Podcast Challenges Men to Drop the Mic, Let Women Say Their Piece
A look at veteran journalist Stuart Watson’s ManListening series

AFTER FIVE EPISODES of his ManListening podcast, veteran Charlotte journalist Stuart Watson arrived at a stage common to anyone’s self-funded, self-driven venture: He was ecstatic about what he’d done and the enthusiastic reception from friends and loved ones—and horrified at the possibility that his passion project, which he’d worked on for the better part of two years, would lose money. When we speak in early February, he struggles to focus on the idea that animated the project in the first place: that women have stories to tell, and men need to learn to shut their traps and let women tell them.
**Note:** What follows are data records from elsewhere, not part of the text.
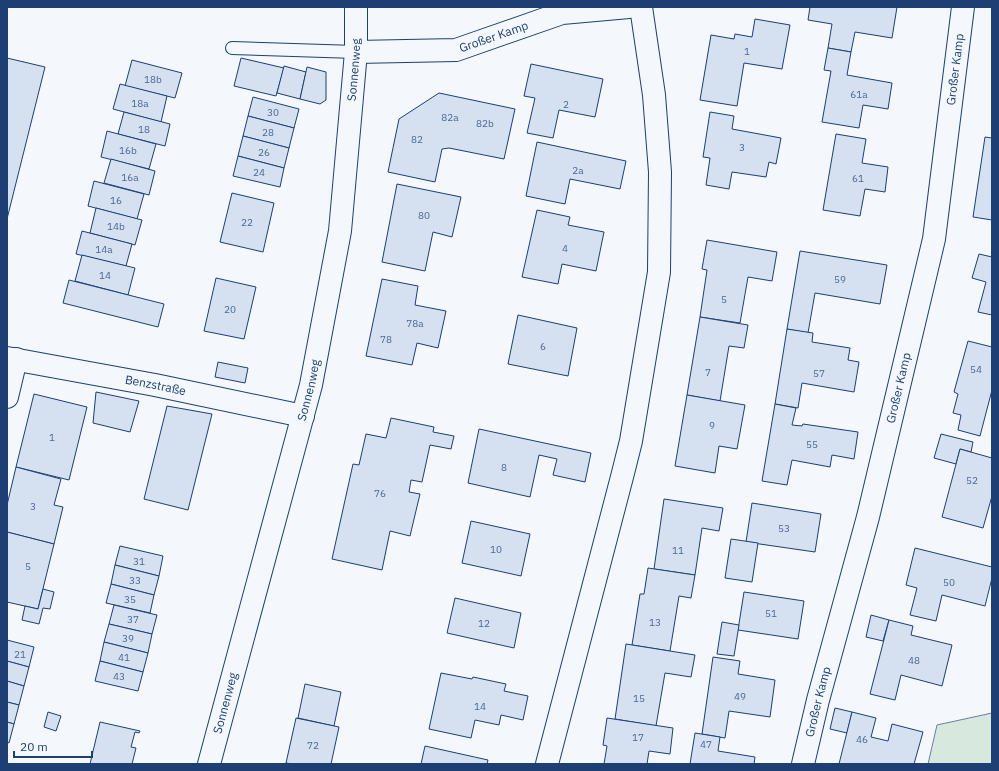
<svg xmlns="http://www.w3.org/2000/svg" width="999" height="771" viewBox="0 0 999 771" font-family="'IBM Plex Sans',sans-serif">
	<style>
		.green { fill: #d7e8df; stroke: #687fa3 }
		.building { fill: #d5e0f0; stroke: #1d3f73 }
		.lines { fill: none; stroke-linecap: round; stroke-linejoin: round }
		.lane-casing { stroke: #1d3f73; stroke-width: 14 }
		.street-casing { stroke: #1d3f73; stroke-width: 24 }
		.lane { stroke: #f4f7fb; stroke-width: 12 }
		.street { stroke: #f4f7fb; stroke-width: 22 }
		.labels { text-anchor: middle; stroke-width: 3; stroke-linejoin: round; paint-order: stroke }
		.number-label { font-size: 10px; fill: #4b6792 }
		.street-label { font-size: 12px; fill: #1d3f73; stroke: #f4f7fb }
	</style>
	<rect width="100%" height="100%" fill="#f4f7fb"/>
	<!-- green -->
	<path class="green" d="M992,713V764H928L937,725Z"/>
	<!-- building -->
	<g class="building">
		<path d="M810,7H897L892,38L855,32L851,52L828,48L832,24L808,20Z"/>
		<path d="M755,19L790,25L782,69L744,63L737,106L700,100L711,35L734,39L735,34L752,37Z"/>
		<path d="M828,48L851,52L847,75L892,83L888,109L863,105L859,128L822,122L831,71L824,70Z"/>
		<path d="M7,58L45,67L7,219Z"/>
		<path d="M241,58L284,68L276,96L234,86Z"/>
		<path d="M132,60L182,73L175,98L125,86Z"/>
		<path d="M531,64L603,79L595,117L559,110L553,138L527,133L535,98L524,96Z"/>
		<path d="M284,66L306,72L300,99L277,93Z"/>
		<path d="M307,67L326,72V100L320,104L300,99Z"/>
		<path d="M120,84L167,96L161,122L113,109Z"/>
		<path d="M439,93L515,109L504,159L449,148L442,149L435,182L388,172L399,119Z"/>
		<path d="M253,97L299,109L294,128L248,116Z"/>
		<path d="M124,112L170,124L165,146L118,134Z"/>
		<path d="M710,112L734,116L732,129L781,138L776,164L769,162L766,177L732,172L729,189L706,185L710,158L703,157Z"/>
		<path d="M248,116L294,128L289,148L243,136Z"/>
		<path d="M107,131L156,144L149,169L101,157Z"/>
		<path d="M836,134L866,139L862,163L888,167L885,192L865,189L860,216L823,210Z"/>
		<path d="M243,136L289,148L284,168L238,156Z"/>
		<path d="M985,137L992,138V220L973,217Z"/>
		<path d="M537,142L626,161L620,189L570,179L565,204L526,196Z"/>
		<path d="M238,156L284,168L280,187L233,176Z"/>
		<path d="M111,159L155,171L149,195L104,183Z"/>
		<path d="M94,181L144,194L137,219L88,206Z"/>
		<path d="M397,184L461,197L452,237L433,232L425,271L382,262Z"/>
		<path d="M232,193L274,203L263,252L220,242Z"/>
		<path d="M96,208L142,220L135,245L90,233Z"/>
		<path d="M537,210L570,217L568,225L604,232L596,271L562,264L558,284L522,277Z"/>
		<path d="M82,231L132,244L126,266L76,254Z"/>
		<path d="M707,240L777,252L772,281L748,277L740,323L700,317L707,270L702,269Z"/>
		<path d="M800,251L887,265L880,304L815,293L808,333L787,329Z"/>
		<path d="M979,254L992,257V315L978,312L986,282L972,278Z"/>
		<path d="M82,255L135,268L128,295L75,281Z"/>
		<path d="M216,278L256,287L244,339L204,331Z"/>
		<path d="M382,279L418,286L415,305L446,311L438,348L417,343L412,365L366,356Z"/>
		<path d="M69,280L164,304L158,327L63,303Z"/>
		<path d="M518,315L577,328L568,376L508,364Z"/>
		<path d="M700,317L748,325L744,348L729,346L720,401L687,395Z"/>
		<path d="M787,329L813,333L812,342L850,348L848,360L859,362L854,392L802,383L798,408L775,404Z"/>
		<path d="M968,341L992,347V390L980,436L958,430L961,415L953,413L958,394L954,392Z"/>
		<path d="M218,362L248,368L245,383L215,377Z"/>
		<path d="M96,392L139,401L130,432L93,423Z"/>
		<path d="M34,394L87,407L69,480L16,467Z"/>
		<path d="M687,395L745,405L737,449L719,446L715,473L675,466Z"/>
		<path d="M775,404L796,408L792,425L802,426L803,424L858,432L854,459L832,455L830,467L792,460L787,485L762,481Z"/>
		<path d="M167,406L212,414L188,510L144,499Z"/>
		<path d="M391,418L434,427L433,432L454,436L451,449L430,445L422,482L411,480L409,492L420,494L410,536L390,531L382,570L332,559L353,464L359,465L366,434L386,438Z"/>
		<path d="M479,429L591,453L585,482L553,475L557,459L539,455L530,497L468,483Z"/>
		<path d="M941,434L973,442L971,452L960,449L956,464L934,458Z"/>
		<path d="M960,449L992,458V496L983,528L942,517Z"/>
		<path d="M16,467L61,479L54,505L63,507L54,544L7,532V505Z"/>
		<path d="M664,499L723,508L719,531L702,528L695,575L654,569Z"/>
		<path d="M752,503L821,514L815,552L746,542Z"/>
		<path d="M471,521L530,534L521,576L462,563Z"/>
		<path d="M7,532L54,544L38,609L7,602Z"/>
		<path d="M731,539L758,543L752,582L725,578Z"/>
		<path d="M120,546L163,556L159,576L115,565Z"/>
		<path d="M915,548L992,567V578L985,606L942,595L936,621L910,615L917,588L906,585Z"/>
		<path d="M115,565L159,576L154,595L111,584Z"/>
		<path d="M648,568L695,575L691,598L679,596L670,651L632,645L640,594H644Z"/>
		<path d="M111,584L154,595L150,613L106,603Z"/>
		<path d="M43,589L54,592L50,609L43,608L39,624L22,620L25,606L38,609Z"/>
		<path d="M744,592L804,601L798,639L738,630Z"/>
		<path d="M455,598L521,613L514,648L447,633Z"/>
		<path d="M114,605L157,615L152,634L109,624Z"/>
		<path d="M871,615L889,620L883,641L866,637Z"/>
		<path d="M889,620L913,626L911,635L952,645L942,686L901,675L895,700L870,694Z"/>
		<path d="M722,622L739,625L734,656L717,654Z"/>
		<path d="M109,624L152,634L148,653L104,642Z"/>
		<path d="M7,640L34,647L29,667L7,661Z"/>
		<path d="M104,642L148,653L143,672L100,661Z"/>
		<path d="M626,644L695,655L691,677L665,673L656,726L615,719Z"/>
		<path d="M713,657L740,661L738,674L775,680L770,717L729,711L725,738L702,734Z"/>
		<path d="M7,661L29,667L24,686L7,681Z"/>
		<path d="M100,661L143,672L138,691L95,681Z"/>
		<path d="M441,673L472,679L473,677L506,684L504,691L528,696L523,720L501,715L499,725L475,720L471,738L429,729Z"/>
		<path d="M7,681L24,686L19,705L7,702Z"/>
		<path d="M305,684L341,692L334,726L298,718Z"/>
		<path d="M7,702L19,705L14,724L7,722Z"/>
		<path d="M835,708L852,712L847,733L830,729Z"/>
		<path d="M48,712L61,716L56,731L44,727Z"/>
		<path d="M852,712L876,718L871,737L888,741L892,724L923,732L914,764H839Z"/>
		<path d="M296,718L339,727L331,764H293L286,763Z"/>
		<path d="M607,718L673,728L670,754L649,751L647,764H604L607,746L603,745Z"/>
		<path d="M7,722L14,724L9,743L7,742Z"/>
		<path d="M100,722L140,731L139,733L135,732L131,747L136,748L132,764H90Z"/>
		<path d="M695,733L720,737L718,751L755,757L754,764H690Z"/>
		<path d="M425,746L488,760L487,764H421Z"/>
	</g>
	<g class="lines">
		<!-- lane casing -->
		<g class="lane-casing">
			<path id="lane" d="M232,48L356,52"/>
		</g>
		<!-- street casing -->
		<g class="street-casing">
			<g id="street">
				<path id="s1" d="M356,52L456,50L562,13L629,7"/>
				<path id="s2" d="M7,358L155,385L303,416"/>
				<path d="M7,397L16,359"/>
				<path id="s3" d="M209,764L311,385L340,231L356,52V7"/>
				<path d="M547,764L623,473L631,441L659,272L660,172L654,95L641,7"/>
				<path id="s4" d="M803,764L818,700L868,517L934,239L963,7"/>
			</g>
		</g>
		<!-- lane -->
		<use href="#lane" class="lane"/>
		<!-- street -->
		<use href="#street" class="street"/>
	</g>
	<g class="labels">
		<!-- number labels -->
		<g class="number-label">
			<text x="747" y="55">1</text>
			<text x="153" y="83">18b</text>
			<text x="859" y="98">61a</text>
			<text x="140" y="107">18a</text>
			<text x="566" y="108">2</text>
			<text x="273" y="116">30</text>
			<text x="450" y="121">82a</text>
			<text x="485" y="127">82b</text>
			<text x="144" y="133">18</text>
			<text x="268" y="136">28</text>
			<text x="417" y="143">82</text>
			<text x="742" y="151">3</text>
			<text x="128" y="154">16b</text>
			<text x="264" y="156">26</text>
			<text x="578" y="174">2a</text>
			<text x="259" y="176">24</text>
			<text x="130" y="181">16a</text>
			<text x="858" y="182">61</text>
			<text x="116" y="204">16</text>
			<text x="424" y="219">80</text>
			<text x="247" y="226">22</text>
			<text x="116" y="230">14b</text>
			<text x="565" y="252">4</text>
			<text x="104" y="253">14a</text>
			<text x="105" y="279">14</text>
			<text x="840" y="283">59</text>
			<text x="724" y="303">5</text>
			<text x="230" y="313">20</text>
			<text x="415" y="327">78a</text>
			<text x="386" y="343">78</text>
			<text x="543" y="350">6</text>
			<text x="976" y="373">54</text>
			<text x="708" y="376">7</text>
			<text x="819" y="377">57</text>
			<text x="712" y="429">9</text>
			<text x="52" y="441">1</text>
			<text x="812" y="448">55</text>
			<text x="504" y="471">8</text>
			<text x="972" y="484">52</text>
			<text x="380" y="497">76</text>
			<text x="33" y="510">3</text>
			<text x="784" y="532">53</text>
			<text x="496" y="553">10</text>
			<text x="678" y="554">11</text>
			<text x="139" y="565">31</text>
			<text x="28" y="570">5</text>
			<text x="135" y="584">33</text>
			<text x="949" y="586">50</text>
			<text x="130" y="603">35</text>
			<text x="771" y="617">51</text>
			<text x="133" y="623">37</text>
			<text x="655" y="626">13</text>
			<text x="484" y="627">12</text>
			<text x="128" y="642">39</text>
			<text x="20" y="658">21</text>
			<text x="124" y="661">41</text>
			<text x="914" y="664">48</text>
			<text x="119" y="680">43</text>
			<text x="740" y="700">49</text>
			<text x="639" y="702">15</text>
			<text x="480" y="710">14</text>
			<text x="638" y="741">17</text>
			<text x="862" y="743">46</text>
			<text x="706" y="748">47</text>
			<text x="313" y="749">72</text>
		</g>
		<!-- street labels -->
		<g class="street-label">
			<text dy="4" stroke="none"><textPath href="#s1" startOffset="140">Großer Kamp</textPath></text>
			<text dy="4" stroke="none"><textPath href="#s3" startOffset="711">Sonnenweg</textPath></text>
			<text dy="4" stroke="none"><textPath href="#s4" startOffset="712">Großer Kamp</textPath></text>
			<text dy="4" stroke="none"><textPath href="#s2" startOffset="151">Benzstraße</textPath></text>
			<text dy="4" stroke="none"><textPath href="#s4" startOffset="388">Großer Kamp</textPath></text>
			<text dy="4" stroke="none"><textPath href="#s3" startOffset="387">Sonnenweg</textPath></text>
			<text dy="4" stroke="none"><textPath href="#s4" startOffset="64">Großer Kamp</textPath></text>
			<text dy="4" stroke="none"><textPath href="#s3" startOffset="63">Sonnenweg</textPath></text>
		</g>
	</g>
	<!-- border -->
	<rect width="999" height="771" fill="none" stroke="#1d3f73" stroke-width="16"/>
	<!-- scale -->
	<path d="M14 751v6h78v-6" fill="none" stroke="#1d3f73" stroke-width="2"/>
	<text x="20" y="751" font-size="12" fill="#1d3f73" stroke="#f4f7fb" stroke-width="3" paint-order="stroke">20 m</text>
</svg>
“You have to know why it is you’re doing something,” he says. “I’ve had to say, ‘I’m doing this because I genuinely want to learn to listen better.’ Once I’ve committed to doing that, at the end of the year, if I’ve spent a whole lot of time and energy and money, and all I’ve done is lose money, I have to be at peace with it. As soon as I go down that path, I’ve sold myself out. The reason I’m doing this is that it’s the right thing to do.”
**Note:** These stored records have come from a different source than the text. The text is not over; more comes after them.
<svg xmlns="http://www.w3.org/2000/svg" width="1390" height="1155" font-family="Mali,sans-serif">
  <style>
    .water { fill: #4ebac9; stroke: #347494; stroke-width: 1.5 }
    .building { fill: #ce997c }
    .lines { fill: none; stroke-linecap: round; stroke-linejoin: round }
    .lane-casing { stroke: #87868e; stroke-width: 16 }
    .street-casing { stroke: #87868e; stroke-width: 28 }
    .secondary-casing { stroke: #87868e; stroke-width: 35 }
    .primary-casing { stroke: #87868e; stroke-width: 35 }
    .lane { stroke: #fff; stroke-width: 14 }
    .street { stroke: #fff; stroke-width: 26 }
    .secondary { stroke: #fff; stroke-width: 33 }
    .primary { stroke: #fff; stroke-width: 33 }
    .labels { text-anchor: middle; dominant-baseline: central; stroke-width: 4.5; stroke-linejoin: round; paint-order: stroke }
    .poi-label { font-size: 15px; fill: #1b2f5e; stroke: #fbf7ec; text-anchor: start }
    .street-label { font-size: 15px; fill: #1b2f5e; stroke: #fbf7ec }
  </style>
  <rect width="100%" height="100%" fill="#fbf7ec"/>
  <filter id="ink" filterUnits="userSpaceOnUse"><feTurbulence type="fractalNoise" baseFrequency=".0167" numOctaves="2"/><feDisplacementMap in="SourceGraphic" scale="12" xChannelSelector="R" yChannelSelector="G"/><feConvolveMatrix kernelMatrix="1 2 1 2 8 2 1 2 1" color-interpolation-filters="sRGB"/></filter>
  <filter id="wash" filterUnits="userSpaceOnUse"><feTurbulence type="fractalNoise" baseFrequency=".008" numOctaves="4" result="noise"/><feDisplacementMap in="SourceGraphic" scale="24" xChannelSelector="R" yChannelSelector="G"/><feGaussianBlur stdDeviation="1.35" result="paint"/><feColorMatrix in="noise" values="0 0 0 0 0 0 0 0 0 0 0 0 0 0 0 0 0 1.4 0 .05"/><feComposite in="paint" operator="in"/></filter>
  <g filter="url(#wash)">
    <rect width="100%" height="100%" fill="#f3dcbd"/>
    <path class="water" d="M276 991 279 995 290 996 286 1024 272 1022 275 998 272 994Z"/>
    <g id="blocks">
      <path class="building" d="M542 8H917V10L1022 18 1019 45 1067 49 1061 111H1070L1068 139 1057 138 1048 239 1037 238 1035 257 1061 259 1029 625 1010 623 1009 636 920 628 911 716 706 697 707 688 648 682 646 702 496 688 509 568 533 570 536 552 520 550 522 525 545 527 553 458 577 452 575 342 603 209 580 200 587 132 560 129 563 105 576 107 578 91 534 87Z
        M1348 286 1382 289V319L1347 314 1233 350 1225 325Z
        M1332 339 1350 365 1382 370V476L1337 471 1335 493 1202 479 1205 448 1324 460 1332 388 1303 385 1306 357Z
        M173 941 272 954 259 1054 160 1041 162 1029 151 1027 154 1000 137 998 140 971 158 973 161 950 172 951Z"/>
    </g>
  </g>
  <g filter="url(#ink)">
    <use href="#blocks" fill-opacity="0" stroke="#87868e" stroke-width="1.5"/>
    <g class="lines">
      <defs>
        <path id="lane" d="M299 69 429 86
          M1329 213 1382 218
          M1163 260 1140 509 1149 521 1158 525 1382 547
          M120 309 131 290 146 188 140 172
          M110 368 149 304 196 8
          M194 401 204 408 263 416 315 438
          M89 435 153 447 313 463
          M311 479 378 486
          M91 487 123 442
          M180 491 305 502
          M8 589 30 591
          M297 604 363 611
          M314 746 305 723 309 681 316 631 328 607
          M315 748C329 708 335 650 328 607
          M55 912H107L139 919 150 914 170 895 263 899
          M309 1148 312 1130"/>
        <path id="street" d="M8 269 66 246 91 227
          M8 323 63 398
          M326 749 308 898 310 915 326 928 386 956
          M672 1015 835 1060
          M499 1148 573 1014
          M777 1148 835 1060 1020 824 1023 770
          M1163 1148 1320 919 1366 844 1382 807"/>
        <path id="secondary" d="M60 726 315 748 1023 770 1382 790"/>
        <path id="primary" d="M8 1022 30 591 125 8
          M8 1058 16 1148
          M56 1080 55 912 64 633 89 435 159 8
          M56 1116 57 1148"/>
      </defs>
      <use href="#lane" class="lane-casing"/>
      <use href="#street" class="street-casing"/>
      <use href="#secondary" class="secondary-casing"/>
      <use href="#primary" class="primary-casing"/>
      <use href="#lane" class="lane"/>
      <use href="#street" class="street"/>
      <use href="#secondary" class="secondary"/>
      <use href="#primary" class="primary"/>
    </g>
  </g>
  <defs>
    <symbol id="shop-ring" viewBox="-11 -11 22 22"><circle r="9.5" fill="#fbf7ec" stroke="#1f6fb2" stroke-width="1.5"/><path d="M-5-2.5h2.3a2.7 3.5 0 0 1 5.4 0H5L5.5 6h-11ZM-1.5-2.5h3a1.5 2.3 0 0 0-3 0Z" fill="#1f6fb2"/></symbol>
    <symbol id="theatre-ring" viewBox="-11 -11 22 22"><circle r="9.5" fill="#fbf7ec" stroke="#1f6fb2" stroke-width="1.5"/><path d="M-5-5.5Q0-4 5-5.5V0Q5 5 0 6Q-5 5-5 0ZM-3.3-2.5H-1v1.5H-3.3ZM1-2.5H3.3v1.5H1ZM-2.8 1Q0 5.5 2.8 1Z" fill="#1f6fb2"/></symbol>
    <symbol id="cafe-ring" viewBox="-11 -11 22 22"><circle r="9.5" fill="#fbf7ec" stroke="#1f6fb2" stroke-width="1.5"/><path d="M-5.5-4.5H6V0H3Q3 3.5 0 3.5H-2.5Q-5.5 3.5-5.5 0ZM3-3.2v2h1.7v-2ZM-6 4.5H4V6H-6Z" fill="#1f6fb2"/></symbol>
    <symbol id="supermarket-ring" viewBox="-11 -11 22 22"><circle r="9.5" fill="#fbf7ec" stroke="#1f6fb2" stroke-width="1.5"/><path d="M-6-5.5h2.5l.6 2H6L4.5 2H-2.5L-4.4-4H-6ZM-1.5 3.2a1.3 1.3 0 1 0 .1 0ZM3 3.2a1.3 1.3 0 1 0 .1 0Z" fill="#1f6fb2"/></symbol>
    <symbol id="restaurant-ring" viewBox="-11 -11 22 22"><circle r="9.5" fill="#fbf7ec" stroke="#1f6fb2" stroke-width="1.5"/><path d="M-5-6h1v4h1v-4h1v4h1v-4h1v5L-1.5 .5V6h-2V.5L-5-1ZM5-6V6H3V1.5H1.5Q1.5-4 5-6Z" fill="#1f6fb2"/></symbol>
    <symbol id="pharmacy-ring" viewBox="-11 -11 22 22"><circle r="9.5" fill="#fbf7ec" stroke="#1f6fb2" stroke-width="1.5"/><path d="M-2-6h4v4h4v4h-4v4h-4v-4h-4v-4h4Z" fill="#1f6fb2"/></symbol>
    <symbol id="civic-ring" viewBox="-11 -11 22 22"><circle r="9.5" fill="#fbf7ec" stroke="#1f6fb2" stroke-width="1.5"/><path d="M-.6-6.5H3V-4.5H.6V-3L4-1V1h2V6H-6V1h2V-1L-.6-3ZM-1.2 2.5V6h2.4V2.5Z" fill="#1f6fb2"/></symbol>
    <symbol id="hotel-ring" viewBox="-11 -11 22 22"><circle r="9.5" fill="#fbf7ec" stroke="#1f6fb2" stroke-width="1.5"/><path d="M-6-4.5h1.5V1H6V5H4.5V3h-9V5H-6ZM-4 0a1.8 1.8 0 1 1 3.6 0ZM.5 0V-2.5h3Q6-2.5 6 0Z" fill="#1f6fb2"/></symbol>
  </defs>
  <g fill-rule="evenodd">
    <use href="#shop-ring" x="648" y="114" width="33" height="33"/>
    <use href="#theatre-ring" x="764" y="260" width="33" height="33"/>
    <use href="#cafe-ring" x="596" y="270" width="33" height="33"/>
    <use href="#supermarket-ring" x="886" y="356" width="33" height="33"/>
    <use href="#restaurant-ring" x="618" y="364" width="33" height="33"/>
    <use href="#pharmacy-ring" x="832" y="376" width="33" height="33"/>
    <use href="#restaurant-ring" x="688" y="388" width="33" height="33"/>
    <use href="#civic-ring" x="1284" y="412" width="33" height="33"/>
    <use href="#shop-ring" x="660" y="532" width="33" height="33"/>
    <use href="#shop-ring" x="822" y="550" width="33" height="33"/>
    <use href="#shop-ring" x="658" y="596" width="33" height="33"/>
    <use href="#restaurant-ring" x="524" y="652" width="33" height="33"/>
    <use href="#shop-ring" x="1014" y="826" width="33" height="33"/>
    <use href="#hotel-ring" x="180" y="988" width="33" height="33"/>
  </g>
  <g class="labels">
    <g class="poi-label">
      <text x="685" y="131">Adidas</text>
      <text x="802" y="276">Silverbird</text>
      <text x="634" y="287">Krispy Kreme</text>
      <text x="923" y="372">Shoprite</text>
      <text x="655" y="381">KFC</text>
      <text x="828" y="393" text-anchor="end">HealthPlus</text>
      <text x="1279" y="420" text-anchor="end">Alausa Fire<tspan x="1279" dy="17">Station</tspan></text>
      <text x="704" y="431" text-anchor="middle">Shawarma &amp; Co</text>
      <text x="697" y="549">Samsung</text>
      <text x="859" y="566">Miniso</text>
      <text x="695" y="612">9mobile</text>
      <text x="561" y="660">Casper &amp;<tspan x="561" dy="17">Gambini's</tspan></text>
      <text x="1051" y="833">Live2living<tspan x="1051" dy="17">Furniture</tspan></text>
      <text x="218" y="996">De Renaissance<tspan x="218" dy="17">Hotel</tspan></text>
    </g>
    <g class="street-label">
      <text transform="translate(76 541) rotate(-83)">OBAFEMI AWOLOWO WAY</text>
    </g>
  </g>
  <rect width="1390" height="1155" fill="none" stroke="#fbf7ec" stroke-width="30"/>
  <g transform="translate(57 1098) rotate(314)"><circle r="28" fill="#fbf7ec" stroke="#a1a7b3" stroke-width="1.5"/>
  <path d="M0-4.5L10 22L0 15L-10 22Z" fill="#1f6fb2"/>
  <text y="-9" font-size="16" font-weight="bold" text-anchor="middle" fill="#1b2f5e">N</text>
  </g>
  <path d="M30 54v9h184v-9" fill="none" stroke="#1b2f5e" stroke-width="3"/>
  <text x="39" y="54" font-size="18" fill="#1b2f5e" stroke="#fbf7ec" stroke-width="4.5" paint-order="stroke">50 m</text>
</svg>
ManListening—it’s a play on “mansplaining”—launched in early January with its first full episode, a 52-minute conversation with “Tina,” a recovering crack addict, “about life and death and new life.” Subsequent episodes relay similar stories of growth through difficulty: a Nashville teacher who persisted through school gun violence; the struggles of a fellow investigative reporter over a long career. Watson, who turns 61 this month, has driven that kind of road himself. He was a fixture for 16 years at WCNC-TV, where he worked as the station’s primary investigative reporter. He specialized in breaking stories about high-profile figures and their financial excesses, like the $1.6 million Waxhaw mansion of Elevation Church pastor Steven Furtick and the more than $1 million pay-and-benefits package of former United Way of Central Carolinas CEO Gloria Pace King.
In 2015, the station fired him as part of a newsroom downsizing, and he turned to more personal work, including a 2016 documentary that traced his own history as an adopted child and recovering alcoholic. (He’s been sober since the early 1990s.) Watson jokingly refers to himself as a “media mogul” but in reality owns a “very, very, very, very tiny media company,” he told me. “And this is the first product.” When he decides on others, he says, he’ll share the details.
It started a couple of years ago when he took an online personality test, which revealed that he was an “empathic listener.” Watson did what any empath would do in that situation: He rushed to his wife, Lorraine Jivoff, to brag about it. She scoffed. “And he got this look on his face,” she says, “like, ‘But the personality test!’”
He was quickly set straight, then began to reach out to women he knew: friends, family, colleagues. Before the launch, Watson recorded conversations with 38 women about what they’d been through, achieved, overcome, and learned, and he discovered something astonishing: Many women, especially from older generations, are so conditioned to think of themselves and their life stories as nothing special that they were surprised at his interest. In the fourth episode, Watson speaks to a friend, “T Mack,” once the fiancée of an unidentified Carolina Panthers player who believed, falsely, that she was cheating on him. She suffered the emotional upheaval of his paranoia, jealousy, and breaking off of the engagement.
He didn’t abuse her physically, but that’s part of the episode’s point: Every woman has a compelling story, and it doesn’t have to shock to matter. “I don’t know if I have anything interesting to say,” T Mack says early in the episode. Watson pauses, as if taking it in, and responds: Yes, you do. “It’s been a huge learning experience for me,” Watson says. “Unless we’re climbing Everest, we don’t give ourselves any credit. I love the idea that behind every woman—every woman—there’s a great story. It’s just up to me to listen well enough for that story to come out.”
He’s committed to 52 episodes, a year’s worth. During his launch party at The Evening Muse in NoDa, he asked a crowd of about 75 to return on January 12, 2021, and celebrate whatever happened, financial success or failure, podcasting sensation or not. “There’s no such thing as a loss,” Watson says. “Everything is a lesson.”